L'une des caractéristiques les plus surprenantes de cette collection botanique est qu'elle ne s'arrête pas aux plantes. Pour les naturalistes du 19e siècle, la « materia medica » — les substances utilisées pour la médecine — englobait l'ensemble du monde naturel. Ainsi, la collection contient des spécimens d'origine animale et minérale, tels que des fragments de « corne de licorne » (ivoire de narval), des perles d'huîtres, des griffes de lion et même des composés d'uranium et de cobalt.

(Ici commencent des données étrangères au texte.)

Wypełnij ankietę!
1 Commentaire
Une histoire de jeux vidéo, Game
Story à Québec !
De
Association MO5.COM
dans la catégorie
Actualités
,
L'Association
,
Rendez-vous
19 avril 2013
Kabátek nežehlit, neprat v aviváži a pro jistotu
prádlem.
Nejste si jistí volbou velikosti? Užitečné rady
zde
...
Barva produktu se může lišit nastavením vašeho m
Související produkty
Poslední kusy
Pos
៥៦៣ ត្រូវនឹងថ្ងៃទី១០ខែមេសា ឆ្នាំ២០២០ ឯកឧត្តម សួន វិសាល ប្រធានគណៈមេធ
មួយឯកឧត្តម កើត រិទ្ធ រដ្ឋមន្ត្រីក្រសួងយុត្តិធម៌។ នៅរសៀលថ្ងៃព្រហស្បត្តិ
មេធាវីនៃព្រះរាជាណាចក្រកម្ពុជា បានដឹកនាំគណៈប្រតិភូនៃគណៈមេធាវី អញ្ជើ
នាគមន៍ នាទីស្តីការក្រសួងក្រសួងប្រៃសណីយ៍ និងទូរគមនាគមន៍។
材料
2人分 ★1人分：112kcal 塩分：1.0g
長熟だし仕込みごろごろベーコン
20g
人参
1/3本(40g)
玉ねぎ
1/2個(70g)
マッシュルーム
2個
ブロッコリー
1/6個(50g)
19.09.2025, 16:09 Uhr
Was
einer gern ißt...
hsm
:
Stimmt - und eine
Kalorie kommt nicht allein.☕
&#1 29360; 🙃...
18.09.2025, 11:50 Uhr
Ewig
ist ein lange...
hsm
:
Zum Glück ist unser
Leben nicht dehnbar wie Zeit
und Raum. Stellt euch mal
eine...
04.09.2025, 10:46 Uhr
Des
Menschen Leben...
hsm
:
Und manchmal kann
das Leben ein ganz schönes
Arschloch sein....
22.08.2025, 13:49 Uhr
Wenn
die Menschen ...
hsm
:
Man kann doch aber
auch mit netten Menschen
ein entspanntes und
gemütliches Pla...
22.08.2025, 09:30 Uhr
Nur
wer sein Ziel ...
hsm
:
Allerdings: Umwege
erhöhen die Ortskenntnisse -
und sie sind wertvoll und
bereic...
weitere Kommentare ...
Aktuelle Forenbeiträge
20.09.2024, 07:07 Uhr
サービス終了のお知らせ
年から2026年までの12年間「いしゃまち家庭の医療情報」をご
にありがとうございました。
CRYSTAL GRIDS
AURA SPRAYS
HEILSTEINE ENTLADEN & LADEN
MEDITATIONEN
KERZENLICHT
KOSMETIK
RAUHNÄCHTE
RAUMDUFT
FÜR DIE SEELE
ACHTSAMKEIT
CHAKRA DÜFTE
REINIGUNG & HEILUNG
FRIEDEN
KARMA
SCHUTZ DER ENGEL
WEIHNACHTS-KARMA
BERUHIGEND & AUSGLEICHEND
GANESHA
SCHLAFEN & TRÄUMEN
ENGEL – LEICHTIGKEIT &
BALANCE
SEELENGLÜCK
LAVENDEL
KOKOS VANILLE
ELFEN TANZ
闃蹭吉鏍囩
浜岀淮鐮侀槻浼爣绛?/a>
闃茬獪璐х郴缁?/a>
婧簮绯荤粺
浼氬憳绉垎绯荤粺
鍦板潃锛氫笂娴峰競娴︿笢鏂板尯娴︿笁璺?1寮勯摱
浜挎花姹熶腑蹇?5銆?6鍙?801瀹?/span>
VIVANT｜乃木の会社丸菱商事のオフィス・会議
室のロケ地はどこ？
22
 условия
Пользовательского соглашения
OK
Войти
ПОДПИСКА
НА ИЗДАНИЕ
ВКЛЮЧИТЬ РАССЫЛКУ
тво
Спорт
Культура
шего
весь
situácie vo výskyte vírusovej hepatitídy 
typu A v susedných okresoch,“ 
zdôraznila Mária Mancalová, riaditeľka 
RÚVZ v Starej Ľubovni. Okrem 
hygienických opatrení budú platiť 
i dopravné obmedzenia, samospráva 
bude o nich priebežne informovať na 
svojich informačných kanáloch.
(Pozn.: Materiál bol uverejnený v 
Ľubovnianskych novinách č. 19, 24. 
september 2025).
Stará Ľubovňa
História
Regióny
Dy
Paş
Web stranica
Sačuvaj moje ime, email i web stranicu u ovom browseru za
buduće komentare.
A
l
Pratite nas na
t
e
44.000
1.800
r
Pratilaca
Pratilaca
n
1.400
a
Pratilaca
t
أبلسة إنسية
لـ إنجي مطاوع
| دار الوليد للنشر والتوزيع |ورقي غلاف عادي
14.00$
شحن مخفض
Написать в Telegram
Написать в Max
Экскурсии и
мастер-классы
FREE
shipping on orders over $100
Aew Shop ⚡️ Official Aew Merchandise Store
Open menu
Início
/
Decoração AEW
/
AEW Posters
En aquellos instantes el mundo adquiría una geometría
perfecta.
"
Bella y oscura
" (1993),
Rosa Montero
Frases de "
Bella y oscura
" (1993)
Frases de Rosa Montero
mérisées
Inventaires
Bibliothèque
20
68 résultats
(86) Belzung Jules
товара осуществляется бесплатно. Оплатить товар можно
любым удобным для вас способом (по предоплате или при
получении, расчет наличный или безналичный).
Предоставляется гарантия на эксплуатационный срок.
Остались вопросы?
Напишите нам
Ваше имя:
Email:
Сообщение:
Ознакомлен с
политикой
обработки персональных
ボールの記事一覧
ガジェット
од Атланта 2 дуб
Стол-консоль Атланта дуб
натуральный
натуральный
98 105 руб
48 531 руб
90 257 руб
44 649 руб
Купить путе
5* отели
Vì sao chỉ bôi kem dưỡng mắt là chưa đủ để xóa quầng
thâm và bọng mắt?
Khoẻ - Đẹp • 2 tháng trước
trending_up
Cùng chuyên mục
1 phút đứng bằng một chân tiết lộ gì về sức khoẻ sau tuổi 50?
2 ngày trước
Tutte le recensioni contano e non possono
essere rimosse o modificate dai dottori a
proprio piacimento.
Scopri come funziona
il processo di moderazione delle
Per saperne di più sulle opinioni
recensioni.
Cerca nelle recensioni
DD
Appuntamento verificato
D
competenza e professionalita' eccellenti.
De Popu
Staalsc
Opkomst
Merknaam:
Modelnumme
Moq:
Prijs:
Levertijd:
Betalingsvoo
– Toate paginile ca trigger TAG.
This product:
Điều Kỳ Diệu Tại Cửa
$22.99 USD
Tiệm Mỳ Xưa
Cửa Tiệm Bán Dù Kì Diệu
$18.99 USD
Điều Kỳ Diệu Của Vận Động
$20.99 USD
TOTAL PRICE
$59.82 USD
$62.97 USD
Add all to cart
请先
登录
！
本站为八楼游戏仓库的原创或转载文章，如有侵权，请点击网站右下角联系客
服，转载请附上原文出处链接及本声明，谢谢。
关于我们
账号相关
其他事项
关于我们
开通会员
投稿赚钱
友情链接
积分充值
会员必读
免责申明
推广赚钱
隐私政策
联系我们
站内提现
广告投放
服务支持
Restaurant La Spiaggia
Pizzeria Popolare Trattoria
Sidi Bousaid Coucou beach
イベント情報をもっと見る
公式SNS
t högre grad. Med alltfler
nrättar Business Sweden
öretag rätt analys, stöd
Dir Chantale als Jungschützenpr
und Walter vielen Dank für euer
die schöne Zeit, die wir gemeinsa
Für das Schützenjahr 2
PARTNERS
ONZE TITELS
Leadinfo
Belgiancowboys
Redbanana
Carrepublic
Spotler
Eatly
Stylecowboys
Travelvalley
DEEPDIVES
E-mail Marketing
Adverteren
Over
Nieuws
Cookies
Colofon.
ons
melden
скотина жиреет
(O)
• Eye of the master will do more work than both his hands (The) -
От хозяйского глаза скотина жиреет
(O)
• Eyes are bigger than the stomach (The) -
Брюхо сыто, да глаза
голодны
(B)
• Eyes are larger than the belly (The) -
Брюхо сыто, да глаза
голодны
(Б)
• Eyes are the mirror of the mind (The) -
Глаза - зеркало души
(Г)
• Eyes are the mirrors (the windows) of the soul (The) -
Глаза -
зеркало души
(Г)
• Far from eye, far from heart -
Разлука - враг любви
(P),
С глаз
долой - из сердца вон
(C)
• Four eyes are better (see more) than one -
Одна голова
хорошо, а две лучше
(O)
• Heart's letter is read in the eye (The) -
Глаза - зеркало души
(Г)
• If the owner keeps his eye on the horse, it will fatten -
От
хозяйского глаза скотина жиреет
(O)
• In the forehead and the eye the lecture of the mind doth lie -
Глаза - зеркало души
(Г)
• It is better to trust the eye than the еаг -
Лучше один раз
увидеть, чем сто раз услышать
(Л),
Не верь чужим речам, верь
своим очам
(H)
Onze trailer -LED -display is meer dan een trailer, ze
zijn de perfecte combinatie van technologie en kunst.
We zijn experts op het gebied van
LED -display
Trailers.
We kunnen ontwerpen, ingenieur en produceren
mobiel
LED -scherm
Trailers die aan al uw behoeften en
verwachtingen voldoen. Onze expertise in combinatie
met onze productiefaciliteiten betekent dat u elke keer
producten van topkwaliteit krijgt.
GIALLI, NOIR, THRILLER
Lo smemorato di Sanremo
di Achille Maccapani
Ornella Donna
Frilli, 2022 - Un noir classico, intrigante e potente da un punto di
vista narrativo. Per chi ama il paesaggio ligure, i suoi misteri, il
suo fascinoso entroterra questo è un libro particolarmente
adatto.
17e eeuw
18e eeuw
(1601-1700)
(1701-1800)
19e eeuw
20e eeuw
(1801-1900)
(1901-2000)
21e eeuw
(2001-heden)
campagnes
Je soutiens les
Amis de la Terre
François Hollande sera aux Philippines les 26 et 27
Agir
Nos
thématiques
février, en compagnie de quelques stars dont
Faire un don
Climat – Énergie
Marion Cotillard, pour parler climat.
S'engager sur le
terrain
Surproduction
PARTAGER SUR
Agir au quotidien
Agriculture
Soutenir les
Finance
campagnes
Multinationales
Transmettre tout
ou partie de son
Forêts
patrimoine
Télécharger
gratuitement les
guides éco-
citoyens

La collection est globalement organisée en trois sous-collections historiques, chacune représentant une ère différente de l'effort scientifique :

  • La collection von Martius (1821–1868) : Formée par Carl von Martius, le célèbre « père des palmiers », dont l'immense herbier fut la première acquisition majeure du Jardin botanique.
  • La collection du Jardin botanique de l'État (1856–1958) : Matériel rassemblé lors de l'installation de l'institution à Bruxelles, reflétant l'intérêt croissant de la Belgique pour l'agriculture mondiale et les ressources coloniales.
  • La collection van Heurck (début 1800–1876) : Une vaste collection privée, d’une incroyable diversité, provenant d'Anvers, comprenant des curiosités pharmaceutiques rares et des produits industriels.
    Ce patrimoine témoigne d'une « fascinante histoire de collaborations ». Il a été bâti par un réseau mondial de scientifiques, d'explorateurs et de collectionneurs indépendants issus de tous horizons. Qu'il s'agisse d'un consul suisse au Brésil ou d'un missionnaire au Suriname, ces contributeurs étaient animés par une fascination commune pour les diverses applications des ressources végétales.

Aujourd'hui encore, ces bocaux vieux de 150 ans renferment bien plus qu'une simple valeur historique. Les connaissances et les efforts dévoués de ces contributeurs ont donné naissance à une collection qui illustre de manière frappante la diversité des utilisations des ressources, principalement végétales, à cette époque. Même aujourd’hui, ce savoir peut contribuer à l’exploration d’applications nouvelles ou redécouvertes pour les plantes et les produits d’origine végétale. 


Référence : Leyman, V. & Leliaert, F. (2025). Origins of and Key Contributors to the Economic Botany Collection of Meise Botanic Garden. Proceedings of the Royal Academy for Overseas Sciences (PRAOS), 3 (2) : 337-395.